Que nous ayons été d'accord ou non avec les positions des gouvernements précédents, nous pouvions au moins leur donner une chose : ils respectaient, la plupart du temps, l'essence de la démocratie. Or, nous voila avec un gouvernement de droite qui en fait fi. À plusieurs reprises, les conservateurs nous ont démontré qu'ils préféraient une politique du secret, répressive des droits de la personne, à une politique transparente et humaine. Quelques exemples.
Des faits
Pour la première fois dans l'histoire du Canada, un gouvernement a été accusé d'outrage au parlement. La raison : avoir refusé de fournir aux députés les détails quant aux coûts de projets de loi concernant la défense et la justice criminelle.

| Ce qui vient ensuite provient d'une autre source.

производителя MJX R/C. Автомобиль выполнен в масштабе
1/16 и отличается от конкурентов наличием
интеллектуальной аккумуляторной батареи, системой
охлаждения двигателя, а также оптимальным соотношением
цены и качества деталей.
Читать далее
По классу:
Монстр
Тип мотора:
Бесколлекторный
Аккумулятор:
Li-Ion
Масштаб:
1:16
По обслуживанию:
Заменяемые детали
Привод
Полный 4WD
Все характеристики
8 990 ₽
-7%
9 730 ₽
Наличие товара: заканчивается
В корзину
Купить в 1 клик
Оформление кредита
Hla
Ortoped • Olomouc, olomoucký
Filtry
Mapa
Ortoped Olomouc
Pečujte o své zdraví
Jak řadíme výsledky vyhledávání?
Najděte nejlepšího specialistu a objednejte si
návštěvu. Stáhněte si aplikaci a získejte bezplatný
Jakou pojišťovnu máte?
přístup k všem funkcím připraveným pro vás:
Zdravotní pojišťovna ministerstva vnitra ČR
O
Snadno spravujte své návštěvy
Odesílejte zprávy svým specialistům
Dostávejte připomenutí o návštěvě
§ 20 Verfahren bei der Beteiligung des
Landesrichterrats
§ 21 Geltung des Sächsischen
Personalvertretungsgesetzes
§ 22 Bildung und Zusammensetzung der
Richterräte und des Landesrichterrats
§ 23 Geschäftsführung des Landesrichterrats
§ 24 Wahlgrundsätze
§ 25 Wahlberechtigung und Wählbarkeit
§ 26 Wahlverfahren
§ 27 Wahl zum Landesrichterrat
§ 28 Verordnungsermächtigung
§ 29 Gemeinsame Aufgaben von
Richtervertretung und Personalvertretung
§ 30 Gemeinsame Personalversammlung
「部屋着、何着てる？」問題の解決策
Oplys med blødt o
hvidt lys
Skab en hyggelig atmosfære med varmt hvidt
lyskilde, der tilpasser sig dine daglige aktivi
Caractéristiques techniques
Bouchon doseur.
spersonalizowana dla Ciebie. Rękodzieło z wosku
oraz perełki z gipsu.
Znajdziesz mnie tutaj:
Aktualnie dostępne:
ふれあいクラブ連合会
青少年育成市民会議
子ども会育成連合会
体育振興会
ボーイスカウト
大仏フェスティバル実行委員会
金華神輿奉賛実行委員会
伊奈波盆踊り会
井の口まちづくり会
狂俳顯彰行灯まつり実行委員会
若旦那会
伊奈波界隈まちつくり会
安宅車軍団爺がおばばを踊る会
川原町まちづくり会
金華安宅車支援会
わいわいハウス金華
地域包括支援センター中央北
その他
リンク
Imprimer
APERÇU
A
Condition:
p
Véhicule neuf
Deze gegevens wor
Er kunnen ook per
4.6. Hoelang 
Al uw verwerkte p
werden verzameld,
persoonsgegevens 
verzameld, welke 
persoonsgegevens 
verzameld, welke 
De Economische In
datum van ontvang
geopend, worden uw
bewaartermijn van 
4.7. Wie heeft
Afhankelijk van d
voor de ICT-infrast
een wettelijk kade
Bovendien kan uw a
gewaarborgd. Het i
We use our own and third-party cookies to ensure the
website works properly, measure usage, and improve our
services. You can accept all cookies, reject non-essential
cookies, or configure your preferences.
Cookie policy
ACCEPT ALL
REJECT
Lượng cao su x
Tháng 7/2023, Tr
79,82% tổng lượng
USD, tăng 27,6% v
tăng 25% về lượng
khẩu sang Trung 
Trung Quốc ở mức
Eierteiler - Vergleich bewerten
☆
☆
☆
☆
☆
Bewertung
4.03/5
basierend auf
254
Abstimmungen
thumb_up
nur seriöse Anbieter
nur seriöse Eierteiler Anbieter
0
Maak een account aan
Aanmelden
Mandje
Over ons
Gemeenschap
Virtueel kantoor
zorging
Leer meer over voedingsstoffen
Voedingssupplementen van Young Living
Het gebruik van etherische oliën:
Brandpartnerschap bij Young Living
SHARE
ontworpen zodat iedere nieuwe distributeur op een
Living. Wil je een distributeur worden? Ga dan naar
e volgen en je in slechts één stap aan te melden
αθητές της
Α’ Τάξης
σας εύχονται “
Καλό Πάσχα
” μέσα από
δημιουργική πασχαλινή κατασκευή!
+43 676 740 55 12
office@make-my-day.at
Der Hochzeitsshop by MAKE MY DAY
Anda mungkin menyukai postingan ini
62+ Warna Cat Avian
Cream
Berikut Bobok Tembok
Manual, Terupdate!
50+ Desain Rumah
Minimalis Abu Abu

Stephen Harper limite le nombre de questions que les journalistes peuvent lui poser à cinq questions par jour pendant la campagne électorale.
Le Parti Conservateur restreint l'accès à ses évènements partisans en empêchant les citoyens soupçonnés de ne pas être fidèles au parti d'y participer. Il s'explique en disant : « Je crois que c'est mieux de refuser des gens que d'avoir de la difficulté à en attirer. ».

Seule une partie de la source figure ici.